Right-wing fueling extremism
I just wrote on the increase in overt signs of extremism being a symptom of a shift in right-wing ideology – specifically toward a Christian theocracy, heavily armed and prepared to face the enemy. I also ended up being called on for making sweeping generalizations on that issue. After revisiting the post, and considering the feedback, I realized that I was a little bit unclear.
My contentions that The Family is an organization to be wary of definitely stand. The Framers were right that government and religious organizations are not meant to be mixed – they just happened to call it “church and state” because those were the terms of the time. Times change, but their intent doesn’t.
As for the right-wing in general being the root of quite a bit of the extremism today, I still stand by that, but with some clarification. This situation isn’t about quantity, but quality. There may, or there may not be more members of various extremist organizations out there – may or not be more extremists in general. But their numbers are not the issue I’m trying to address. There are more situations involving extreme behaviors against the government in general. There is a general sentiment that certain leaders are not deserving of any respect – and I mean beyond the point of simply disagreeing with them. From the left-wing, it’s usually a situation of marginalizing those that disagree – the term “batshit” is commonly used. But there is a bit more than that coming from the right-wing.

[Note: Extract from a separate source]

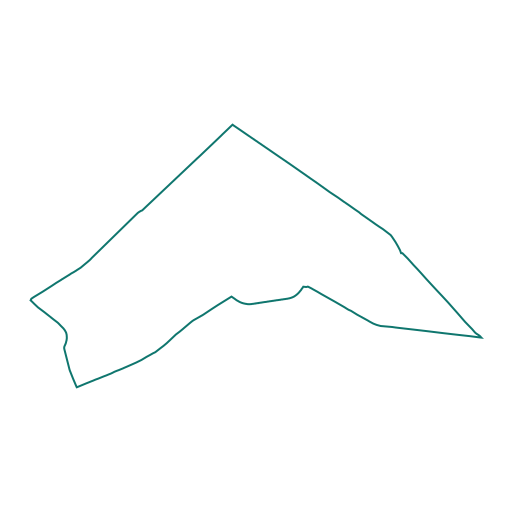 outline of Misr al-Gadida, Al Qahirah, Egypt
{"feature_id": "37247803B70915432571750", "entity_name": "Misr al-Gadida", "entity_type": "district", "adm_level": 2, "iso_a3": "EGY", "parent_name": "Egypt", "parent_adm1": "Al Qahirah", "projection": "mercator", "projection_center": [31.323, 30.091], "detail": "fine", "context": "isolated", "style": "outline", "palette": "teal", "viewbox_px": 512, "rotation_deg": 0, "n_neighbors": 0, "source": "geoboundaries", "source_scale": "gbopen_adm2", "svg_char_len": 5603}
<svg xmlns="http://www.w3.org/2000/svg" viewBox="0 0 512 512"><path d="M231.7,125.5L222.6,134.2L221.0,135.8L204.0,152.0L201.5,154.4L198.3,157.4L198.0,157.7L197.7,157.9L146.3,206.5L142.2,210.4L140.7,211.0L140.1,211.4L139.5,211.7L137.8,212.9L91.9,257.8L91.6,258.1L91.3,258.5L89.6,260.2L84.0,264.9L80.9,267.5L80.5,267.8L80.2,268.0L79.9,268.2L79.7,268.3L79.4,268.5L78.8,268.9L78.4,269.1L77.9,269.5L77.5,269.7L76.9,270.1L76.3,270.5L75.6,271.0L75.0,271.3L74.3,271.8L73.7,272.1L73.1,272.5L72.4,272.8L71.8,273.2L71.2,273.5L70.6,273.9L70.1,274.3L69.7,274.5L69.3,274.8L69.2,274.8L68.9,275.1L68.4,275.3L68.0,275.6L67.5,275.9L67.0,276.2L66.5,276.5L66.4,276.6L66.0,276.8L65.6,277.1L65.4,277.2L65.2,277.3L64.9,277.5L64.6,277.7L64.4,277.8L63.8,278.2L63.6,278.3L63.2,278.6L62.6,278.9L62.0,279.3L61.6,279.5L61.3,279.8L60.9,280.0L60.5,280.3L60.1,280.5L59.8,280.7L59.2,281.1L58.8,281.3L58.6,281.4L58.0,281.8L57.6,282.1L57.4,282.2L56.8,282.5L51.7,285.9L42.5,291.8L33.9,297.0L31.4,298.7L31.2,299.0L31.0,299.4L30.9,299.7L31.0,300.1L30.7,300.4L32.3,301.9L34.2,303.8L38.0,307.4L44.4,312.2L53.6,319.5L57.4,322.4L58.1,323.0L58.7,323.6L60.8,325.8L63.0,328.0L63.4,328.4L63.7,328.8L64.0,329.2L64.3,329.6L64.7,330.1L65.0,330.6L65.7,331.9L65.9,332.2L66.1,332.6L66.2,333.0L66.3,333.4L66.4,333.8L66.5,334.2L66.6,334.6L66.7,335.2L66.7,335.7L66.7,336.2L66.8,336.7L66.8,337.2L66.8,337.8L66.8,338.5L66.7,338.9L66.7,339.3L66.6,339.7L66.6,340.1L66.3,341.2L66.1,342.0L66.0,342.6L65.7,343.4L65.6,343.8L65.3,344.3L65.3,344.5L65.0,345.1L64.7,345.8L64.5,346.2L64.4,346.5L64.3,346.9L64.2,347.3L64.2,347.7L64.2,348.1L64.2,348.5L64.3,348.9L64.4,349.4L69.6,369.9L69.8,370.3L69.9,370.8L70.1,371.2L70.3,371.7L73.0,378.5L76.0,385.6L76.4,386.5L76.5,386.8L76.8,387.3L86.4,383.3L88.7,382.4L90.9,381.5L93.2,380.6L95.5,379.6L98.3,378.6L101.0,377.5L103.7,376.4L106.4,375.4L108.5,374.5L110.6,373.7L112.5,372.8L114.4,371.8L116.6,370.9L118.8,370.1L121.0,369.2L123.2,368.3L124.0,367.9L124.7,367.6L126.8,366.7L130.0,365.3L136.1,362.6L141.4,360.0L146.5,356.9L150.0,355.0L152.1,353.8L152.8,353.4L153.2,353.2L155.3,352.2L160.3,348.3L163.6,345.8L166.7,343.2L169.9,340.2L175.9,334.5L179.6,331.7L181.8,329.9L183.0,328.9L183.7,328.3L183.9,328.1L184.5,327.6L186.4,326.0L188.4,324.3L190.4,322.6L192.4,321.0L193.0,320.6L193.6,320.2L203.1,314.8L211.8,309.0L217.8,305.1L231.5,296.6L232.1,297.0L232.4,297.2L232.7,297.4L232.8,297.5L233.2,297.8L233.7,298.1L234.1,298.4L234.5,298.7L234.7,298.8L234.8,298.9L235.2,299.2L235.6,299.5L236.0,299.8L236.3,300.0L236.7,300.3L237.1,300.5L237.4,300.7L237.8,300.9L238.2,301.1L238.6,301.4L239.0,301.6L239.5,301.8L239.9,302.1L240.2,302.2L240.6,302.4L241.0,302.5L241.4,302.7L241.9,302.9L242.4,303.0L242.8,303.2L243.3,303.3L243.8,303.4L244.2,303.6L244.7,303.6L245.1,303.7L245.5,303.8L245.9,303.9L246.3,303.9L246.8,304.0L247.2,304.1L247.6,304.1L247.9,304.1L248.4,304.2L249.0,304.2L249.5,304.2L249.8,304.2L250.2,304.1L250.7,304.1L251.2,304.1L251.7,304.0L252.3,303.9L252.8,303.9L253.4,303.8L254.0,303.7L254.4,303.6L254.7,303.6L255.1,303.5L255.5,303.5L255.6,303.4L255.9,303.4L256.4,303.3L256.8,303.3L257.0,303.2L257.3,303.2L257.8,303.1L258.2,303.1L258.3,303.0L258.8,303.0L259.0,302.9L259.4,302.9L259.6,302.8L259.9,302.8L260.4,302.7L260.6,302.7L261.0,302.6L261.4,302.6L261.6,302.5L261.9,302.5L262.2,302.4L262.5,302.4L262.9,302.3L263.1,302.3L263.6,302.2L264.4,302.1L264.9,302.0L265.3,302.0L266.0,301.9L266.7,301.8L267.2,301.7L268.1,301.5L268.6,301.5L269.1,301.4L269.6,301.3L270.2,301.2L270.7,301.2L271.2,301.1L271.9,301.0L272.2,300.9L272.5,300.9L273.3,300.8L273.9,300.7L274.3,300.6L275.3,300.5L275.7,300.4L276.2,300.3L277.1,300.2L278.0,300.1L278.8,300.0L279.1,299.9L279.6,299.9L280.3,299.8L281.0,299.6L281.6,299.5L282.2,299.5L282.7,299.4L282.8,299.4L283.3,299.3L283.9,299.2L284.4,299.1L285.0,299.1L285.5,299.0L286.0,298.9L286.6,298.8L287.0,298.8L287.5,298.7L287.9,298.6L288.3,298.5L288.9,298.4L289.5,298.3L290.0,298.1L290.4,298.0L290.9,297.9L291.3,297.7L291.8,297.5L292.0,297.5L292.2,297.4L292.6,297.2L292.9,297.1L293.3,296.9L293.6,296.8L294.0,296.6L294.3,296.3L294.7,296.1L295.2,295.8L295.7,295.4L296.3,295.0L296.6,294.7L296.9,294.5L297.2,294.2L297.5,294.0L297.7,293.7L298.0,293.5L298.3,293.2L298.8,292.7L299.0,292.4L299.5,291.9L299.9,291.3L300.4,290.8L300.8,290.3L301.2,289.8L301.5,289.2L301.9,288.7L302.2,288.3L302.4,288.0L302.7,287.7L302.8,287.5L302.9,287.3L303.1,287.0L303.3,286.7L305.1,286.9L306.1,287.0L307.0,286.9L307.8,286.6L308.3,286.8L312.0,288.7L312.4,289.0L312.8,289.2L317.3,291.7L319.0,292.7L320.7,293.7L321.0,293.9L321.2,294.0L324.4,295.8L334.9,301.7L344.6,307.3L346.6,308.6L347.3,309.0L347.9,309.4L348.6,309.8L349.3,310.1L350.0,310.4L351.1,310.9L357.2,314.7L367.6,320.4L369.6,321.6L373.3,323.6L376.6,324.9L380.6,326.0L392.2,327.0L396.2,327.6L396.6,327.6L397.1,327.7L413.7,329.6L426.6,331.1L442.9,333.1L457.6,334.8L470.3,336.2L480.2,337.5L481.3,337.6L481.0,337.3L480.3,336.4L478.9,335.3L478.4,334.9L477.8,334.6L477.6,334.5L477.3,334.2L476.7,333.9L476.2,333.5L475.7,333.1L475.1,332.6L472.1,329.1L465.1,321.9L457.3,312.9L453.4,308.5L448.2,302.6L442.0,295.9L437.1,290.7L430.9,284.0L426.2,278.9L421.4,273.5L417.3,269.0L413.6,265.1L407.7,258.5L405.3,256.1L403.8,254.6L402.4,253.2L401.7,253.2L401.1,253.2L400.0,250.2L397.9,246.2L395.4,241.9L393.8,239.5L392.0,236.8L390.7,235.1L388.9,233.7L385.5,231.1L382.9,229.1L379.2,226.7L375.4,224.1L368.2,219.0L363.2,215.5L361.2,214.1L360.6,213.6L360.0,213.1L359.8,212.9L359.1,212.3L355.0,209.5L348.8,205.1L343.2,201.3L337.9,197.5L334.4,195.2L329.7,192.1L316.9,182.9L310.4,178.4L290.1,164.2L233.2,125.2L232.7,124.8L232.6,124.7L232.2,125.0L231.7,125.5Z" fill="none" stroke="#0f766e" stroke-width="2"/></svg>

Yesterday on RedState.com, Erick Erickson posted that the left is the true source of extremism. Historically, he is correct that the left-wing typically was guilty of acting out. They still are, however the majority of it is aimed at property damage alone, as opposed to actually harming people. (For that matter, that’s historically the case as well, with few exceptions.)

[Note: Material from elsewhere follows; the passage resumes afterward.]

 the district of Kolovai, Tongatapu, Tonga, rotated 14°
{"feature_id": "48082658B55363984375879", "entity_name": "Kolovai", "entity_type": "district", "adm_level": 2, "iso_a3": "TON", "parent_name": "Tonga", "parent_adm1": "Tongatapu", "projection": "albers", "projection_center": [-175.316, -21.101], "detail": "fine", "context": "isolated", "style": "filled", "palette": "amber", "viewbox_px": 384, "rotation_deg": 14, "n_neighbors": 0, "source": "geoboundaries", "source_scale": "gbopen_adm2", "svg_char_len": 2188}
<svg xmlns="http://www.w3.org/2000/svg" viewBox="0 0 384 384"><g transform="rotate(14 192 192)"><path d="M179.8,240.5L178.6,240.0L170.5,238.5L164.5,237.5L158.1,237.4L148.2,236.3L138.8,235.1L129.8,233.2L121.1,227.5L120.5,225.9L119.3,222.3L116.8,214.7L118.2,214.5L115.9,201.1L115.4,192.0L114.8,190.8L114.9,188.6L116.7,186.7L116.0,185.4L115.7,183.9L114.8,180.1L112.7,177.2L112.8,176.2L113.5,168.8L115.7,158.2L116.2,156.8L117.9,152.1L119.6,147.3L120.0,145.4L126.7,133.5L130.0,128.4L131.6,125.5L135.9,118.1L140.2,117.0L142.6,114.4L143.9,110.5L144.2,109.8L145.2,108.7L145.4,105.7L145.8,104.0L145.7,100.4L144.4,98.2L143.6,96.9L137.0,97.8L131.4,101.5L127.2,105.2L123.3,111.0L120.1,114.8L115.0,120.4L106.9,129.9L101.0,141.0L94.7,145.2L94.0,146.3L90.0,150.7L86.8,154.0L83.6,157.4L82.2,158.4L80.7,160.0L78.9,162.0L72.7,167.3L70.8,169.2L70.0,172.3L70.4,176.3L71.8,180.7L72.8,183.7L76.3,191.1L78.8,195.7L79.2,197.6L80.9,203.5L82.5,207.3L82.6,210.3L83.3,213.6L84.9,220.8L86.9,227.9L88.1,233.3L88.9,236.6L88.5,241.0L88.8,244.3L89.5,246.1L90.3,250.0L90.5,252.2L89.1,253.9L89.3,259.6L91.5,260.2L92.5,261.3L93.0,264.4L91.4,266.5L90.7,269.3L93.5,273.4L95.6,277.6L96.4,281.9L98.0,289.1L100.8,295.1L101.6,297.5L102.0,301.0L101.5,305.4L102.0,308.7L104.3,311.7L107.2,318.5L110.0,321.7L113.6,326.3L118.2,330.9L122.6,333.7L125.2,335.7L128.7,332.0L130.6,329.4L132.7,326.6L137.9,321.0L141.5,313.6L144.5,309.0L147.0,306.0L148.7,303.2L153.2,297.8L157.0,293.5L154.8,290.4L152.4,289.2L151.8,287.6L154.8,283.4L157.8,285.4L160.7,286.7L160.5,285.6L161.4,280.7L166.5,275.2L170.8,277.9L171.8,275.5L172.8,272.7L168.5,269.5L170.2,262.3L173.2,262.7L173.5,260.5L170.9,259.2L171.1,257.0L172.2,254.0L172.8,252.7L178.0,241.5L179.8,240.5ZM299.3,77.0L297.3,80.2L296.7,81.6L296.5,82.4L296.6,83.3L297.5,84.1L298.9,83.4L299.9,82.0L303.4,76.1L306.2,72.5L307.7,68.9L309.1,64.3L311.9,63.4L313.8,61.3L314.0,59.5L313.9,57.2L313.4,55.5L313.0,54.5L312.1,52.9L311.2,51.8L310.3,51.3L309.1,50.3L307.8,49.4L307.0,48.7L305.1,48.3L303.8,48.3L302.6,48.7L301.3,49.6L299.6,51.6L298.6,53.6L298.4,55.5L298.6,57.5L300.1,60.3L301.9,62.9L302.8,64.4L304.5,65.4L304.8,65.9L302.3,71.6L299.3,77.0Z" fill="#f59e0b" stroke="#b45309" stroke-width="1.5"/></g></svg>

The right-wing with the calls to kill abortionists and bomb occupied clinics is the hot-bed for encouraging extremist behavior with the specific intent of causing harm to people. And before anyone gets the idea that they should reply back to this with a laundry list of left-wing extremists hell-bent on killing, explicit statements encouraging violence isn’t the only problem. And Erickson’s contention that Stack and Bedell didn’t agree with right-wing ideology is meaningless as well.
The problem is that the long-standing intolerance and hatred being spewed by right-wing talking heads and politicians has desensitized the public. Both sides are guilty of acting inappropriately, but the right-wing is also guilty of staying mostly silent when people that are perceived to be their public voice have run about making racist, sexist, and otherwise hateful comments. Apparently they didn’t learn the lesson from their mothers that you are who you hang with, because they keep crying every time anyone mentions this. You want to have Beck, Limbaugh, Coulter, Malkin, etc. as your public voice, then you have to take responsibility for it when their actions cause problems.

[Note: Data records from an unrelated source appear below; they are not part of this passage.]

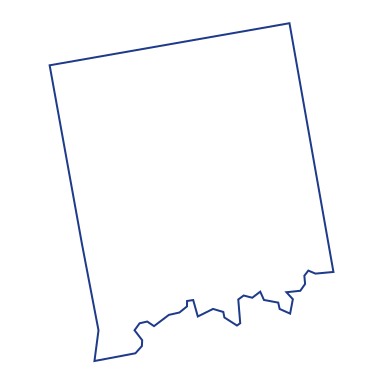 Llano, Texas, United States of America (Robinson projection), rotated 80°
{"feature_id": "52423323B33925670758301", "entity_name": "Llano", "entity_type": "district", "adm_level": 2, "iso_a3": "USA", "parent_name": "United States of America", "parent_adm1": "Texas", "projection": "robinson", "projection_center": [-98.441, 30.704], "detail": "fine", "context": "isolated", "style": "outline", "palette": "blue", "viewbox_px": 384, "rotation_deg": 80, "n_neighbors": 0, "source": "geoboundaries", "source_scale": "gbopen_adm2", "svg_char_len": 637}
<svg xmlns="http://www.w3.org/2000/svg" viewBox="0 0 384 384"><g transform="rotate(80 192 192)"><path d="M341.5,317.4L341.0,275.7L335.0,268.1L329.3,266.8L318.2,272.6L312.2,266.4L311.8,258.6L317.5,252.7L309.0,236.1L308.5,225.3L303.8,216.8L298.5,215.8L298.6,209.6L315.6,207.9L310.8,191.6L315.6,182.0L321.2,181.9L331.3,170.9L329.6,167.3L305.9,165.1L302.9,159.1L306.6,151.0L302.0,142.1L310.8,139.9L315.9,126.3L322.4,126.0L328.8,116.5L315.1,111.3L307.1,116.4L308.1,102.5L302.2,96.6L294.0,95.9L289.6,91.1L293.8,84.6L295.3,66.6L42.7,66.7L42.5,310.2L224.2,309.4L312.0,308.1L341.5,317.4Z" fill="none" stroke="#1e3a8a" stroke-width="2"/></g></svg>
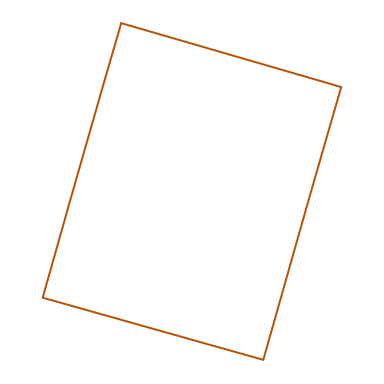 Freeborn, Minnesota, United States of America, rotated 106°
{"feature_id": "52423323B49895412889329", "entity_name": "Freeborn", "entity_type": "district", "adm_level": 2, "iso_a3": "USA", "parent_name": "United States of America", "parent_adm1": "Minnesota", "projection": "albers", "projection_center": [-93.401, 43.674], "detail": "fine", "context": "isolated", "style": "outline", "palette": "amber", "viewbox_px": 384, "rotation_deg": 106, "n_neighbors": 0, "source": "geoboundaries", "source_scale": "gbopen_adm2", "svg_char_len": 446}
<svg xmlns="http://www.w3.org/2000/svg" viewBox="0 0 384 384"><g transform="rotate(106 192 192)"><path d="M121.2,306.8L125.6,306.8L128.5,306.8L132.9,306.8L134.9,306.8L154.0,306.8L168.1,306.8L228.7,306.8L249.2,306.7L277.6,306.6L334.8,306.4L334.5,249.1L334.0,134.6L333.7,77.2L164.5,77.7L50.0,77.5L49.2,306.6L64.1,306.6L83.4,306.7L92.0,306.7L104.6,306.8L106.4,306.8L121.2,306.8L121.2,306.8Z" fill="none" stroke="#b45309" stroke-width="2"/></g></svg>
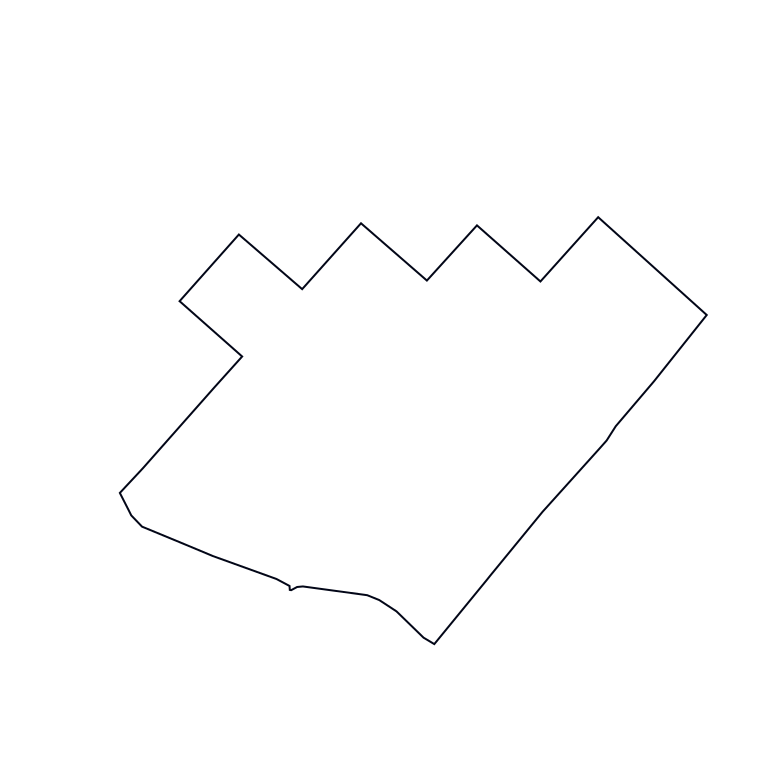 the district of Lorain, Ohio, United States of America, rotated 221°
{"feature_id": "52423323B65155384259912", "entity_name": "Lorain", "entity_type": "district", "adm_level": 2, "iso_a3": "USA", "parent_name": "United States of America", "parent_adm1": "Ohio", "projection": "mercator", "projection_center": [-82.147, 41.29], "detail": "fine", "context": "isolated", "style": "outline", "palette": "ink", "viewbox_px": 768, "rotation_deg": 221, "n_neighbors": 0, "source": "geoboundaries", "source_scale": "gbopen_adm2", "svg_char_len": 610}
<svg xmlns="http://www.w3.org/2000/svg" viewBox="0 0 768 768"><g transform="rotate(221 384 384)"><path d="M591.6,401.6L592.6,312.4L509.1,311.7L509.8,269.9L510.7,162.1L511.9,128.5L493.8,121.2L488.5,119.0L473.0,117.6L428.9,132.4L400.2,141.9L337.2,166.3L322.8,169.6L320.0,166.8L318.8,167.5L316.4,173.8L312.4,178.0L258.1,213.6L245.9,217.8L225.4,220.6L187.7,218.5L175.4,220.7L177.9,304.5L178.1,309.1L180.5,391.6L179.0,476.7L178.9,487.4L181.4,504.2L182.0,563.0L185.7,647.8L331.8,650.4L333.2,564.0L417.9,564.7L419.5,490.2L506.8,490.2L508.0,401.9L591.6,401.6Z" fill="none" stroke="#020617" stroke-width="2"/></g></svg>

And those actions are causing problems now. It is creating an atmosphere where the mentally unbalanced can find validation for their fantasies of acting violently against their perceived enemies. Now, I am not pretending to know what went through the minds of Stack or Bedell. I am saying that if a psychiatrist came out with a theory that the constant bombardment of the public with hateful speech and concepts is increasing the probability that there will be more acts of hatred and violence, I’d buy it.
And as for the right-wing trying to duck responsibility on this due to ideological disagreements with the two mentally unbalanced people in question, sorry, but I’m not buying that. Create an environment where it’s just fine and dandy to run about spewing hatred, cry out foul when anyone whispers the concept of taking away guns, and pepper that with the occasional call to violence, and you’re making the perfect situation for people to act out violently – you’re begging for it. Don’t even try crying that you’re not responsible just because the ones that actually do act out violently don’t agree with everything you have to say. They did agree with you – they just picked the hateful statements, and the calls to violence. Didn’t Stack’s child call him a patriot? Isn’t the right-wing always staking claim on patriotism?
And don’t try to blame it on the other side, particularly when the examples you have aren’t splattered all over the press today. They might have been at some point, but they aren’t now. The public’s attention span is short – news becomes old in hours. Your hateful comments are out there today – your activists are in the spotlight now.
You wanted the attention. Deal with it.